▶ Listed entries
####################
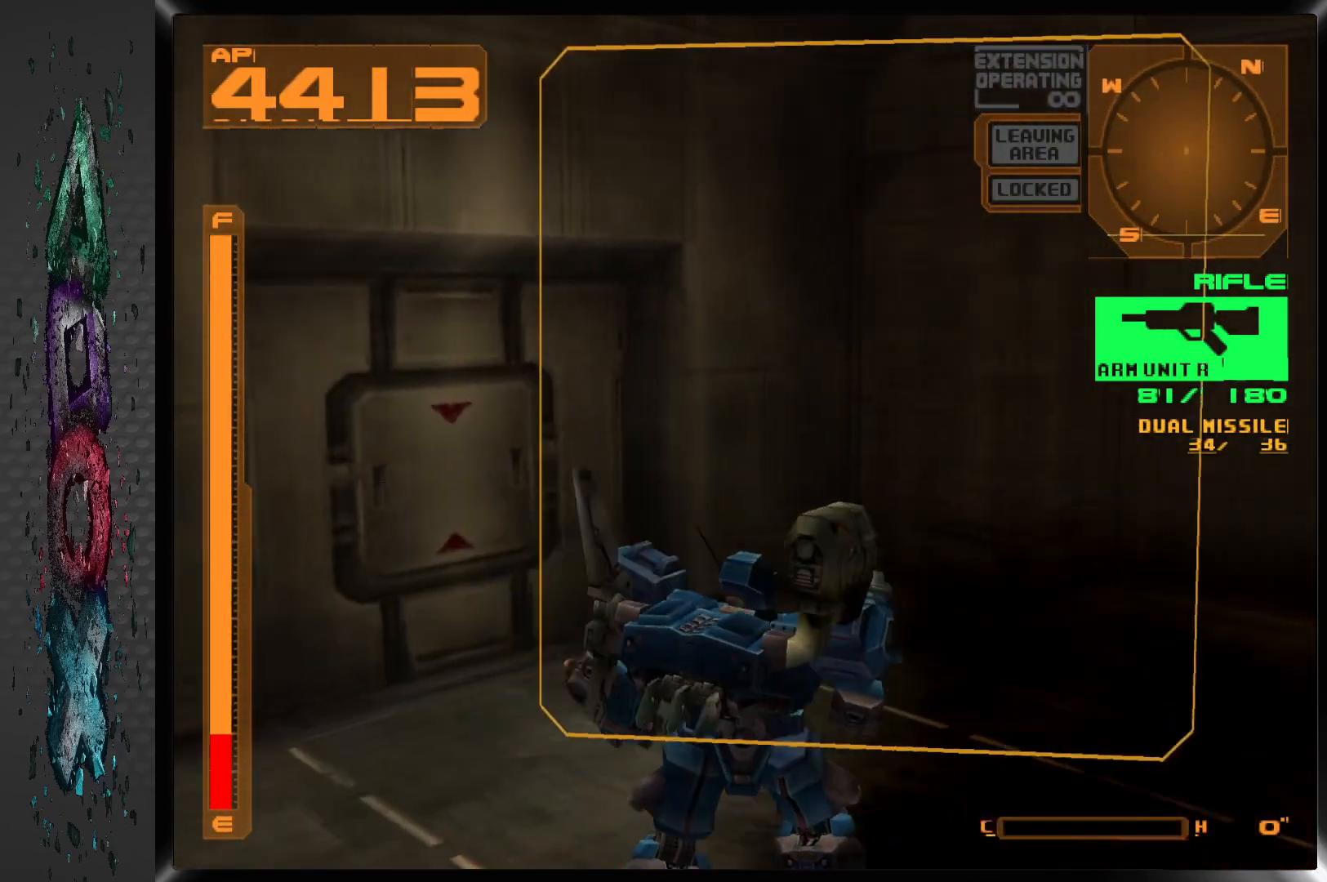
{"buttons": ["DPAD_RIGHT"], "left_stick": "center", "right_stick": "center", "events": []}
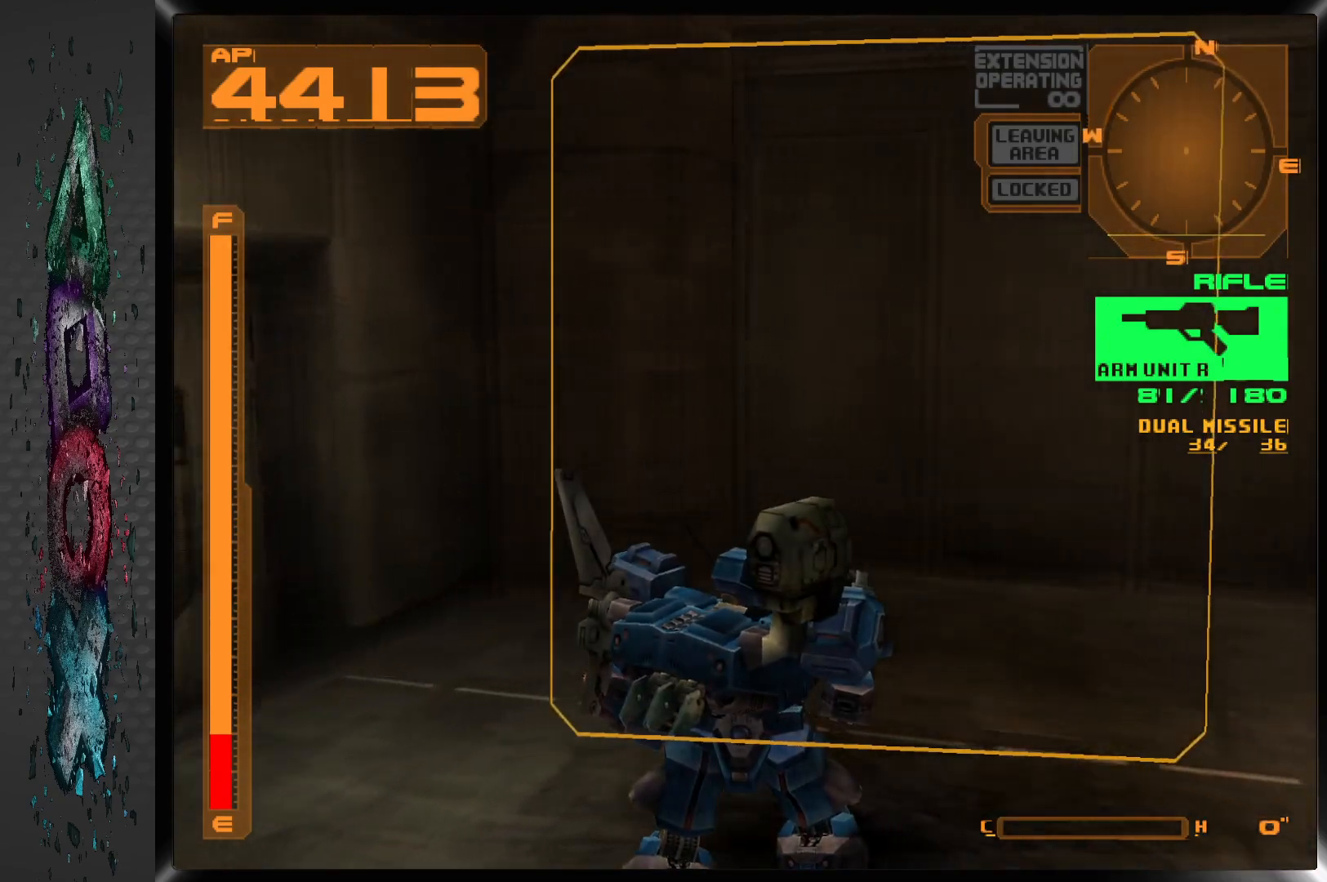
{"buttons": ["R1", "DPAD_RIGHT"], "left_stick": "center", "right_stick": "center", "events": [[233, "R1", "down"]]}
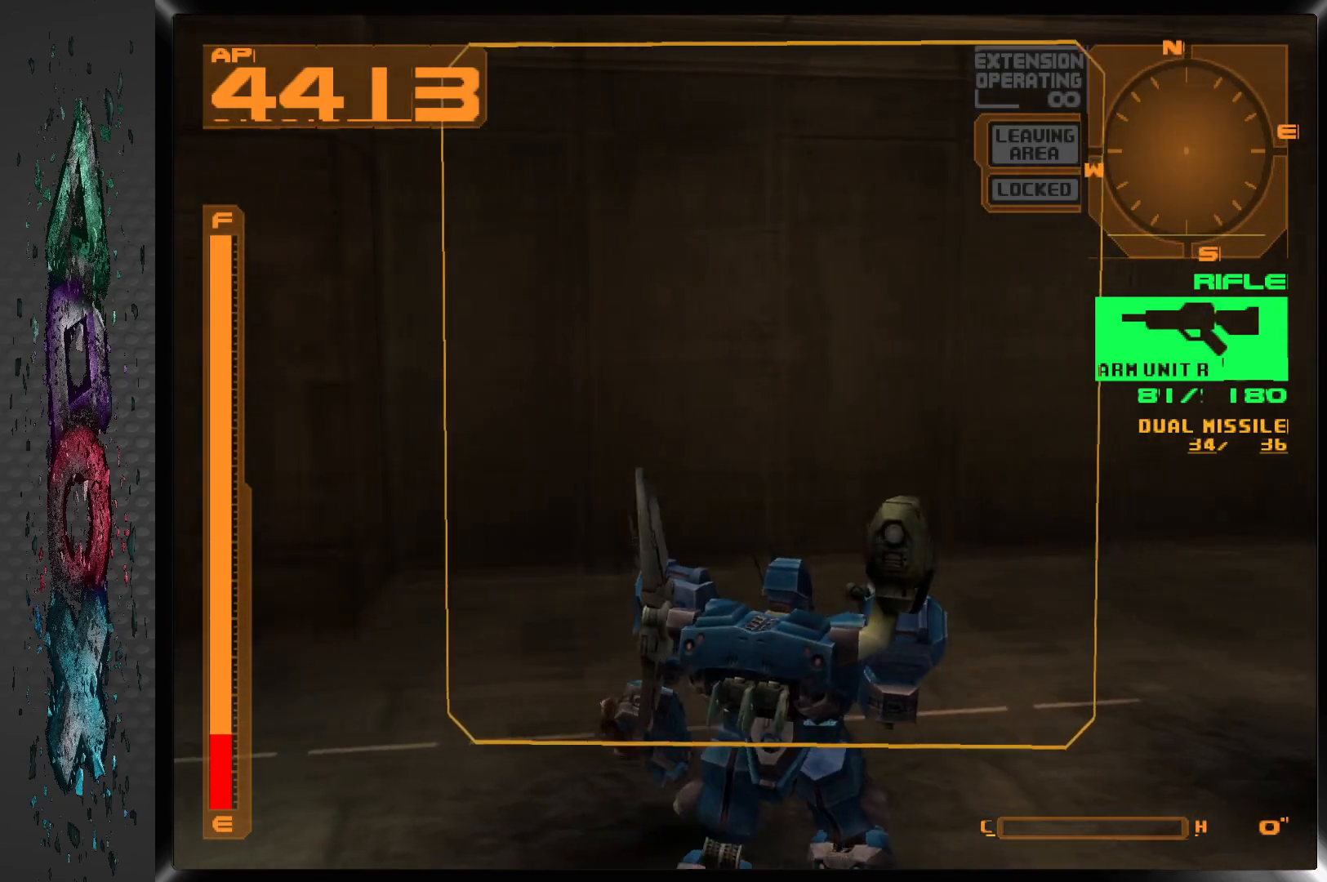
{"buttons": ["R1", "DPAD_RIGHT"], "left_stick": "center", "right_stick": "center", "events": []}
####################
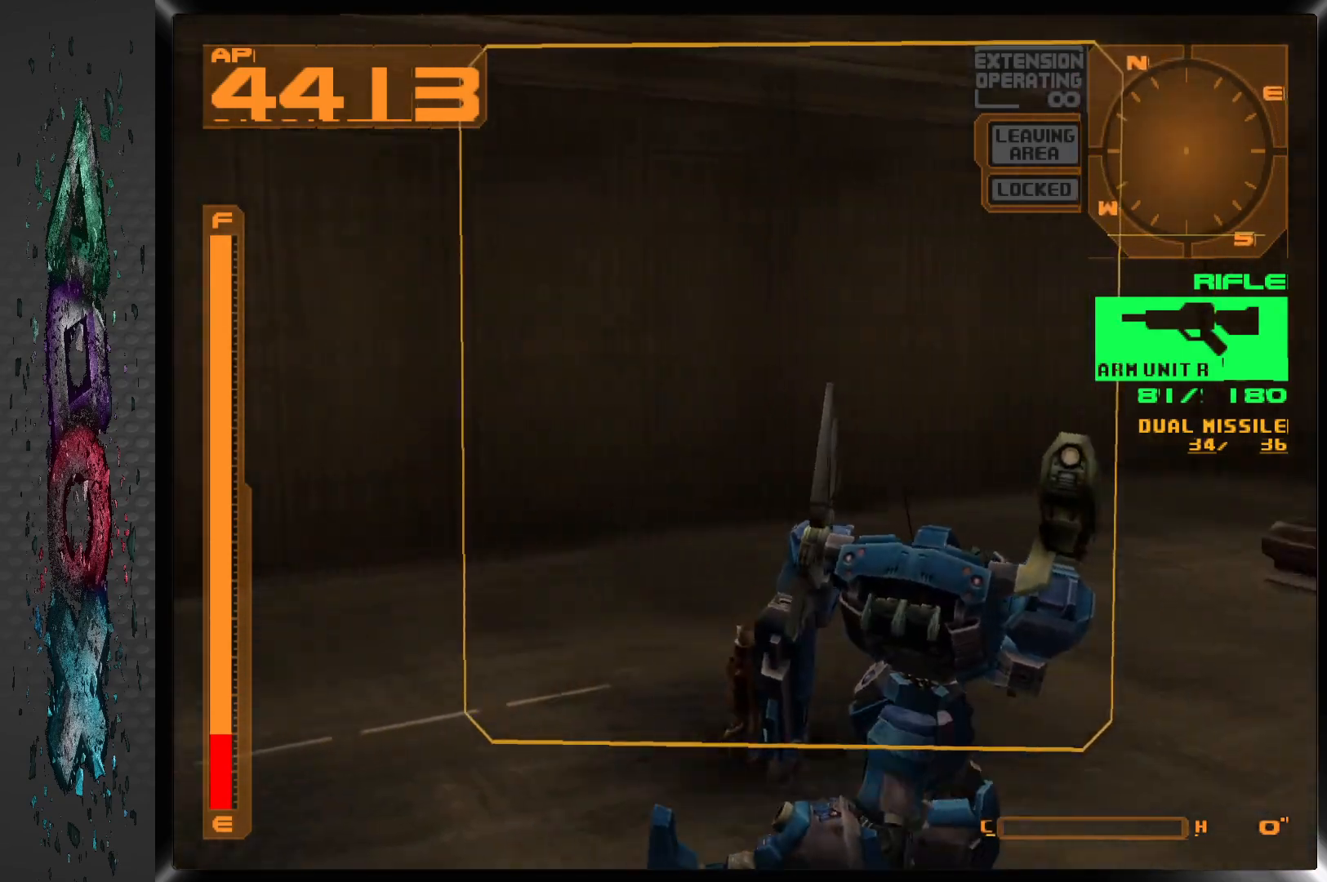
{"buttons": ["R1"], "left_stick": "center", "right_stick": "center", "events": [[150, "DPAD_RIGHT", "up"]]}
####################
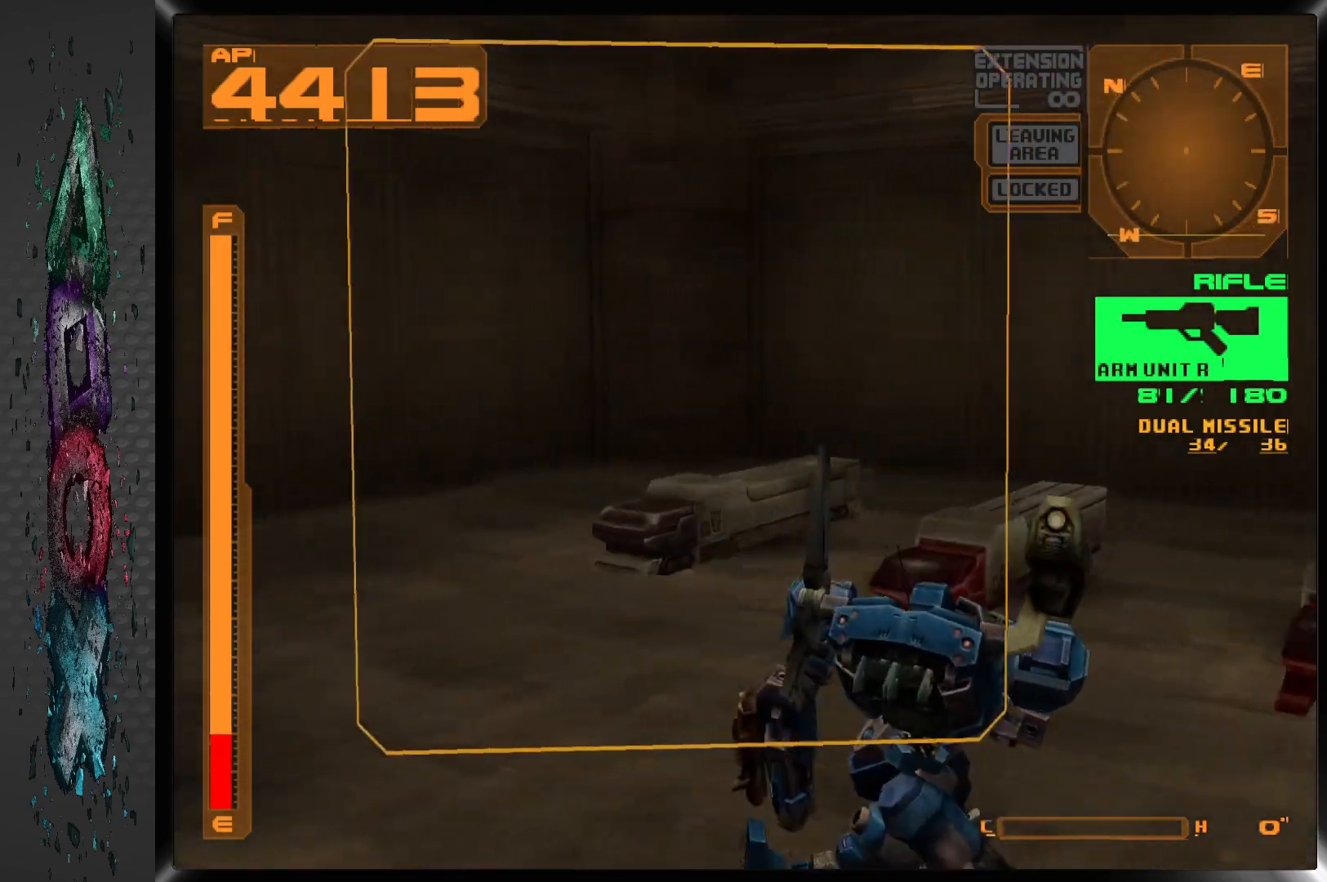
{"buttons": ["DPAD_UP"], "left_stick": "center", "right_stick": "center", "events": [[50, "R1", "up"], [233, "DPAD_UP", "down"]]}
####################
▶ Your goal
Each line of the data that holds the word "down" should be copied.

▶ Solution for this problem
{"buttons": ["R1", "DPAD_RIGHT"], "left_stick": "center", "right_stick": "center", "events": [[233, "R1", "down"]]}
{"buttons": ["DPAD_UP"], "left_stick": "center", "right_stick": "center", "events": [[50, "R1", "up"], [233, "DPAD_UP", "down"]]}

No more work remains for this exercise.